One of a family called the Dermestid beetles, meaning “skin eaters”. Related species include the dark-brown Leather Beetle and the very similar Dermestes haemorrhoidalis, which perhaps not surprisingly has no English name.
Mealworm
A term applied to the larvae of the three species of Mealworm Beetle. Adult beetles are about 15mm long, dark brown and scavenge in damp larders or down in basement food stores. They frequently breed in old birds’ nests. The larvae are large (up to 28mm) and pale yellow in colour, with clearly defined segments along the body. They are sold in many pet shops as food for fish and reptiles.
Biscuit Beetle
These are closely related to the Common Furniture Beetle or wood-worm.
They are small reddish-brown insects, only about 3mm long, which attack stored foods in domestic larders.
Flour, biscuits, cake mixes, cereals, spices, meat and soup powders will attract them, and they have even been found thriving on such poisonous substances as strychnine, belladonna and aconite - hence the beetle’s American name; Drug Store Beetle.
They have been known to penetrate tin foil and lead, and have even bored through a shelf-full of books.
The white larvae are very small and quite active when they hatch. They feed and grow for about four months before knitting themselves cocoons of food particles in which to pupate.
Flour Mite
A minute, slow-moving, white or pale-brown creature only a barely visible 0.5mm long, with eight legs. A pest of cereals and cereal products especially if they are damp.
Flour Beetles
Small reddish-brown beetles about 3-4mm long that feed on flour and cereal debris in warm buildings. May be accidentally introduced into the larder in packaging or in the ingredients themselves.
Commonest species are the Rust Red Flour Beetle and the Confused Flour Beetle (which in turn is often confused with the Rust Red Flour Beetle).
May produce five generations in a year and adults can live for over a year. The eggs stick to flour particles and the yellow-brown larvae, about 6mm long, crawl about very actively.
Brown House Moth
The commonest of the so-called clothes moths, with characteristic golden-bronze wings, flecked with black, folded flat along its back. The adult is about 8mm long and prefers to run rather than fly.
The related White Shouldered House Moth has mottled wings with a white head and “shoulders” where the wings join the body. Eggs are attached to fabric on which grubs will feed. The larvae are creamy-white caterpillars with brown heads.
They grow up to 18mm long, feeding on wool, hair, fur, feathers, cork or debris from food such as dried fruit or cereals, and are common scavengers in old birds’ nests, from which they may enter buildings.

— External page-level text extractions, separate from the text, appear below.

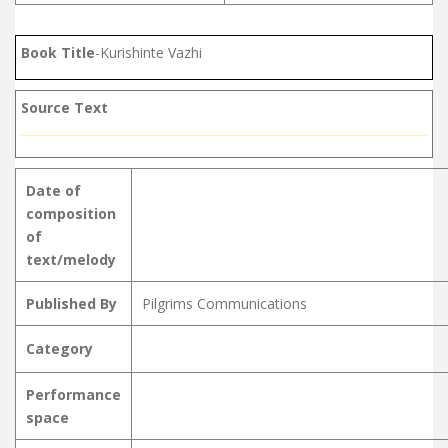
Book Title
-Kurishinte Vazhi
Source Text
Date of
composition
of
text/melody
Published By
Pilgrims Communications
Category
Performance
space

The caterpillars spin silken cocoons in which they pupate. The life cycle takes several months to complete. Only the larval stage feeds, as a general scavenger as well as a textile pest.
Weevils
A term frequently misused to describe beetles in general, but actually applicable only to a distinctive group of beetles with long, pointed “snouts” which they use for boring into whole grains, hard processed cereals such as pasta, and timber.

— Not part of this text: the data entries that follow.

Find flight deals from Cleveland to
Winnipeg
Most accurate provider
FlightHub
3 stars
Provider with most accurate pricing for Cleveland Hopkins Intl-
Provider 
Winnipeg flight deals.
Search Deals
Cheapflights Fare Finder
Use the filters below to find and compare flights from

Mainly pests of stored cereals on farms.
Spider Beetles
A group of beetles with globular abdomens and fairly long legs, superficially resembling small spiders, 3-4mm long.
General scavengers of all sorts of animal and vegetable debris and stored food, and frequently associated with old birds’ nests. The Golden Spider Beetle (below) is covered with golden hairs whilst the Globular Spider Beetle is a shiny, dark brown colour.
The Australian Spider Beetle is by far the commonest species. Adults may feign death when disturbed. The female lays up to 1,000 eggs, which are sticky. The fleshy larvae roll up when disturbed but when ready to pupate wander about and may get into cracks and crevices in floors or shelves.